Washington High Court Backs Disclosure of School Employees Being Investigated
Two public school employees have no right of privacy against the disclosure of the fact that they are under investigation by their school district, Washington state's highest court has ruled.
The Washington Supreme Court ruled 5-4 that the investigation of the employees by the Spokane district "is merely a status of their public employment, not an intimate detail of their personal lives."
The court held that the employees are not covered by any exemptions in the state's Public Records Act, and certain documents about their status must be disclosed.
The case involves two longtime Spokane district employees who have been under investigation since late 2011 or early 2012. The two employees sued the Spokane district to bar the disclosure of records including an administrative-leave letter and spreadsheets documenting the pay the employees are receiving while being investigated. The information was requested by two media outlets, though they aren't parties to the case.
A state trial court ordered the records disclosed with the employees' names redacted.
In its April 2 ruling in Predisik v. Spokane School District No. 81, the state supreme court ruled that even the names should be disclosed.
The majority said a person has a right to privacy under the state Public Records Act only in matters concerning his or her private life.
"A public employer's investigation is an act of the government, not a closely held private matter that gives rise to a privacy right under the PRA," the majority said. The administrative-leave letter and the spreadsheets do not disclose the alleged facts underlying the investigation of the employees, it said.
If the court accepted the employees' arguments, the court said, "there would be no opportunity for the public to discover the District's ongoing three-year investigation, much less question the effectiveness of what some might consider an awfully long process. Government cannot be held accountable for actions it shields from the public's eye."

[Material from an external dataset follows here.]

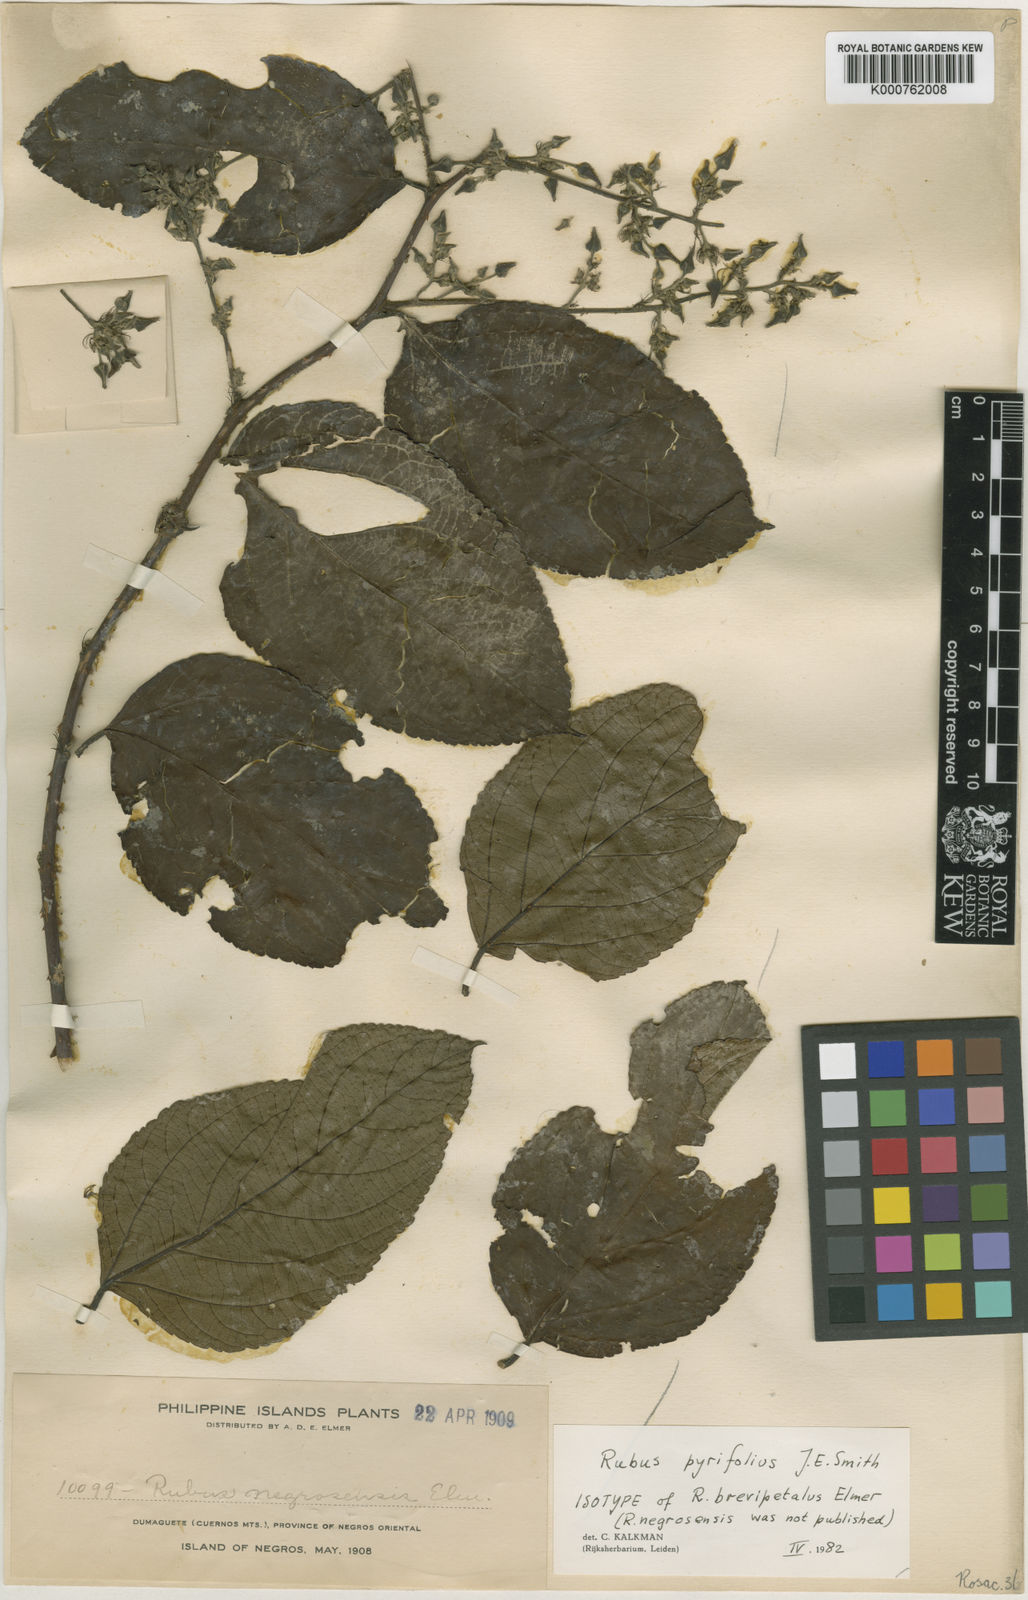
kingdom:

The dissenters said that because the allegations against the employees have not yet been substantiated, "they do not bear on the teachers' performance as public servants and do not inform the public of specific instances of misconduct during the course of employment. Therefore, the employees have a right to privacy in their identities."
The decision in favor of disclosure of public school employees' names is the second by a state's highest court in a matter of days. On March 25, the Ohio Supreme Court upheld a public-records request by a teachers' union president for the names of replacement teachers who served during a strike.